CHP İstanbul Milletvekili Turan Aydoğan ve Ordu Milletvekili Mustafa Adıgüzel, Rize'de çay üreticileri, esnaf ve vatandaşlarla buluştu. Salarha beldesinde taksicilik yapan bir vatandaş, "Millet aç. Veresiye defteri iki tane var bende. Adamın cebinde parası yok, mecbur gidecek işine gücüne. Adam kıştan çıkmış, aç çıkmış. Üzülerek söylüyorum, hadi Allah’a şükür bizim ekmeğimiz var yiyoruz, olmayanlar ne yiyecek? Hiç sosyal güvencesi olmayanlar ne yiyecek? Tayyip Erdoğan, oturmuş oradan her şeye pembe gözlükle bakıyor" dedi.

Rize Ziraat Odası Başkanı ve bazı muhtarlarla bir araya gelen CHP'li milletvekilleri, dün CHP Rize İl Başkanı Saltuk Deniz ve parti yöneticileri ile Rize merkeze bağlı Mesudiye (Muradiye) beldesinden başlayarak sırasıyla Salarha beldesi ve Pazarköy mahallesinde çay üreticileriyle bir araya geldi. CHP'li milletvekilleri, ardından Rize merkezde esnafı ziyaret etti. Sokakta yurttaşlarla sohbet eden milletvekilleri kemençe eşliğinde horon da oynadı.

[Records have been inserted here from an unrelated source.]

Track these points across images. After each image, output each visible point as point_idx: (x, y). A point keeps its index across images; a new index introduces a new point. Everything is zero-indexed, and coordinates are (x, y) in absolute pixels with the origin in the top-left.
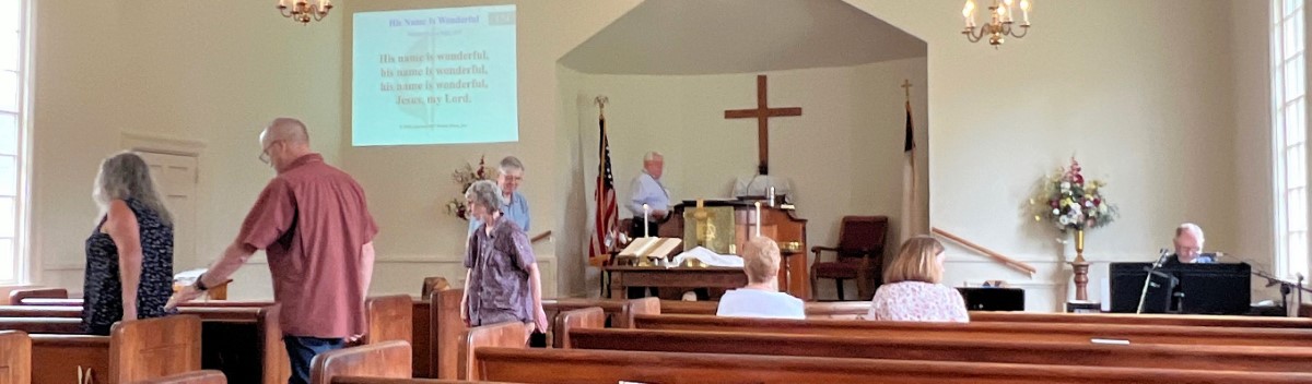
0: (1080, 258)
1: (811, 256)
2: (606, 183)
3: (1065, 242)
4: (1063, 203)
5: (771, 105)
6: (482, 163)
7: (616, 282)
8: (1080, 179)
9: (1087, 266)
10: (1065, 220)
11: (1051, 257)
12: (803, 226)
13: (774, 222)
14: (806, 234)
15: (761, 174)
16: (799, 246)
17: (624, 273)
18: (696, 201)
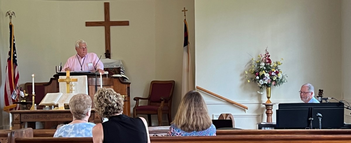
0: (269, 101)
1: (133, 103)
3: (262, 93)
4: (261, 74)
5: (112, 20)
7: (17, 119)
8: (270, 61)
9: (272, 105)
10: (261, 82)
11: (255, 101)
12: (128, 86)
13: (112, 84)
14: (129, 91)
15: (106, 58)
16: (125, 97)
17: (21, 114)
18: (66, 73)
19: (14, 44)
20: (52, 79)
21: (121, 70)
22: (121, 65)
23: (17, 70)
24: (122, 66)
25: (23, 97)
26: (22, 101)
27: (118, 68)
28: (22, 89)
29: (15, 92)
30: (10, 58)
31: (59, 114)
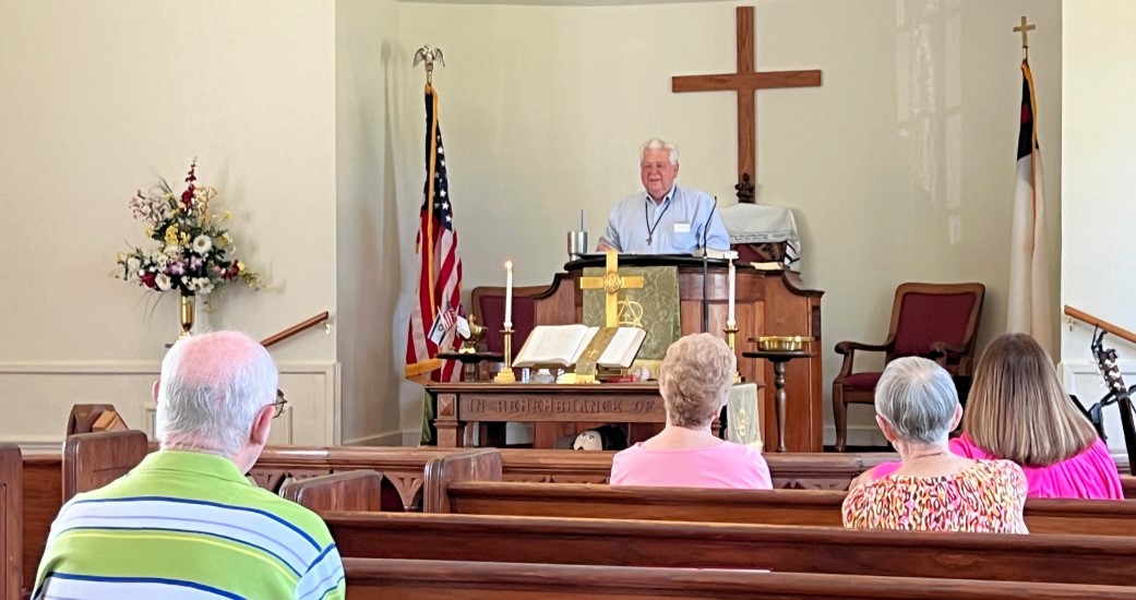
1: (833, 364)
2: (437, 217)
5: (760, 68)
6: (193, 178)
7: (447, 413)
12: (815, 304)
13: (758, 295)
14: (820, 320)
15: (741, 201)
16: (804, 343)
17: (461, 396)
18: (605, 256)
19: (440, 157)
20: (559, 278)
21: (789, 250)
22: (791, 234)
24: (793, 238)
25: (467, 336)
26: (462, 351)
27: (780, 244)
28: (462, 310)
29: (443, 321)
30: (427, 202)
31: (582, 399)
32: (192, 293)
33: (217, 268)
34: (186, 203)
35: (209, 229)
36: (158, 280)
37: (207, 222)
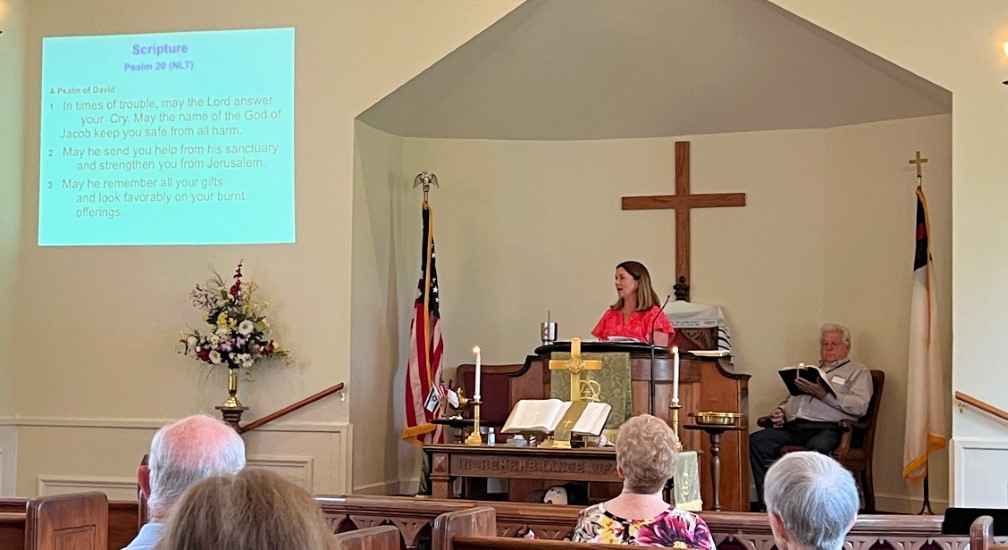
2: (431, 309)
5: (695, 190)
6: (239, 275)
7: (440, 469)
12: (744, 386)
14: (747, 399)
15: (678, 299)
16: (736, 418)
17: (452, 456)
18: (570, 343)
19: (433, 260)
20: (530, 359)
21: (721, 334)
22: (720, 321)
23: (439, 329)
24: (723, 324)
26: (451, 418)
27: (712, 329)
28: (453, 385)
29: (436, 393)
30: (423, 296)
31: (552, 460)
32: (236, 366)
33: (257, 346)
34: (234, 295)
35: (251, 315)
36: (211, 356)
37: (249, 310)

"HUKUK VE DEMOKRASİYE İNANACAĞIZ"

İstanbul Milletvekili Turan Aydoğan, şunları söyledi:

"Bir defa bu işin ana meselesinin hukuk ve demokrasi olduğuna inanacağız. Hukukun ve demokrasinin olmadığı yerde gelir dağılımı olmaz, üretim olmaz, yatırım olmaz. Bu ülkeye artık kimse yatırım yapmıyor. Keşke Tayyip Bey, insanları özendirebileceği hukuksal bir yapı kurabilseydi. Hukukun teminatı altında olsaydı, işletmeler yapılsaydı, üretim olsaydı, insanlar çalışsaydı. Önce bu sistemi değiştireceğiz, üreten bir Türkiye kuracağız. Evinden düşün, sen hiçbir şey üretmesen, Allah korusun işinden gücünden olsan, evine bir para girmiyorsa dört beş kişilik bir ailede önce var olan birikimini yok edersin, sonra eşinden dostundan borç alıp geçinmeye çalışırsın. Sonra onlara geri veremediğin için sahtekâr durumuna düşersin. Sonra evindeki eşyaları satmaya başlarsın. Sonra onurunu satmak zorunda kalır insanlar. Devletler de böyledir.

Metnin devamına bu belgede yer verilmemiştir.